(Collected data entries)
....................
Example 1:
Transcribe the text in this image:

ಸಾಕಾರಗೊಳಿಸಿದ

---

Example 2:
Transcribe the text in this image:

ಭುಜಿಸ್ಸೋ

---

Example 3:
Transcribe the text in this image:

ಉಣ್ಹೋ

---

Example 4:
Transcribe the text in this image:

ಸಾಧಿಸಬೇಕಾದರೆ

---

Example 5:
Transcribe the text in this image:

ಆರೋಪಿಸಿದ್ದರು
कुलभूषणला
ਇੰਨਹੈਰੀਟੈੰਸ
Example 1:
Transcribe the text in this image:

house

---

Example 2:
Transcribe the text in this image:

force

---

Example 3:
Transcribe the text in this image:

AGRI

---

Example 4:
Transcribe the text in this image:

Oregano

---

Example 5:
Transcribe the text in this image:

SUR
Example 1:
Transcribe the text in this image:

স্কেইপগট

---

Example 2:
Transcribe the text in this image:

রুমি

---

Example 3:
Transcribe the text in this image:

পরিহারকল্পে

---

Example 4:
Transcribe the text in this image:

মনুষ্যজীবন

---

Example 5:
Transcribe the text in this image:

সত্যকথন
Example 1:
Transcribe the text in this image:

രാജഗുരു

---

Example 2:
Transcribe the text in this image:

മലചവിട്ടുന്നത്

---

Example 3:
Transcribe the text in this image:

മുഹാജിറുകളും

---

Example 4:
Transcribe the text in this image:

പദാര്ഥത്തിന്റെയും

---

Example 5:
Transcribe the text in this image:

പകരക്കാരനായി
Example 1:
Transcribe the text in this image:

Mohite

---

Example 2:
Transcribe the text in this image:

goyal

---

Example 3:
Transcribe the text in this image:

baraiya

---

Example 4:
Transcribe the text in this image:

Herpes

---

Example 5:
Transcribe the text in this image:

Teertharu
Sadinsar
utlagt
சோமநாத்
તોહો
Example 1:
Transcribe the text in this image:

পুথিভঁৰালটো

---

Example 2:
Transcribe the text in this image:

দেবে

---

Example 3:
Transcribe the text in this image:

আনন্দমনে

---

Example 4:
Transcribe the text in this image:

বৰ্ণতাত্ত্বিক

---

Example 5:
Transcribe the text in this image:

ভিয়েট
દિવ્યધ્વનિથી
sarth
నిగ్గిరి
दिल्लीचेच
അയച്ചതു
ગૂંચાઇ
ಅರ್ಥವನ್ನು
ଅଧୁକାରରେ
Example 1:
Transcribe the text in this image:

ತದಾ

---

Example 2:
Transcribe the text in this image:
....................
# [THE TASK]
Output all the lines above. Keep each one exact.

# [PROBLEM SOLUTION]
Example 1:
Transcribe the text in this image:

ಸಾಕಾರಗೊಳಿಸಿದ

---

Example 2:
Transcribe the text in this image:

ಭುಜಿಸ್ಸೋ

---

Example 3:
Transcribe the text in this image:

ಉಣ್ಹೋ

---

Example 4:
Transcribe the text in this image:

ಸಾಧಿಸಬೇಕಾದರೆ

---

Example 5:
Transcribe the text in this image:

ಆರೋಪಿಸಿದ್ದರು
कुलभूषणला
ਇੰਨਹੈਰੀਟੈੰਸ
Example 1:
Transcribe the text in this image:

house

---

Example 2:
Transcribe the text in this image:

force

---

Example 3:
Transcribe the text in this image:

AGRI

---

Example 4:
Transcribe the text in this image:

Oregano

---

Example 5:
Transcribe the text in this image:

SUR
Example 1:
Transcribe the text in this image:

স্কেইপগট

---

Example 2:
Transcribe the text in this image:

রুমি

---

Example 3:
Transcribe the text in this image:

পরিহারকল্পে

---

Example 4:
Transcribe the text in this image:

মনুষ্যজীবন

---

Example 5:
Transcribe the text in this image:

সত্যকথন
Example 1:
Transcribe the text in this image:

രാജഗുരു

---

Example 2:
Transcribe the text in this image:

മലചവിട്ടുന്നത്

---

Example 3:
Transcribe the text in this image:

മുഹാജിറുകളും

---

Example 4:
Transcribe the text in this image:

പദാര്ഥത്തിന്റെയും

---

Example 5:
Transcribe the text in this image:

പകരക്കാരനായി
Example 1:
Transcribe the text in this image:

Mohite

---

Example 2:
Transcribe the text in this image:

goyal

---

Example 3:
Transcribe the text in this image:

baraiya

---

Example 4:
Transcribe the text in this image:

Herpes

---

Example 5:
Transcribe the text in this image:

Teertharu
Sadinsar
utlagt
சோமநாத்
તોહો
Example 1:
Transcribe the text in this image:

পুথিভঁৰালটো

---

Example 2:
Transcribe the text in this image:

দেবে

---

Example 3:
Transcribe the text in this image:

আনন্দমনে

---

Example 4:
Transcribe the text in this image:

বৰ্ণতাত্ত্বিক

---

Example 5:
Transcribe the text in this image:

ভিয়েট
દિવ્યધ્વનિથી
sarth
నిగ్గిరి
दिल्लीचेच
അയച്ചതു
ગૂંચાઇ
ಅರ್ಥವನ್ನು
ଅଧୁକାରରେ
Example 1:
Transcribe the text in this image:

ತದಾ

---

Example 2:
Transcribe the text in this image:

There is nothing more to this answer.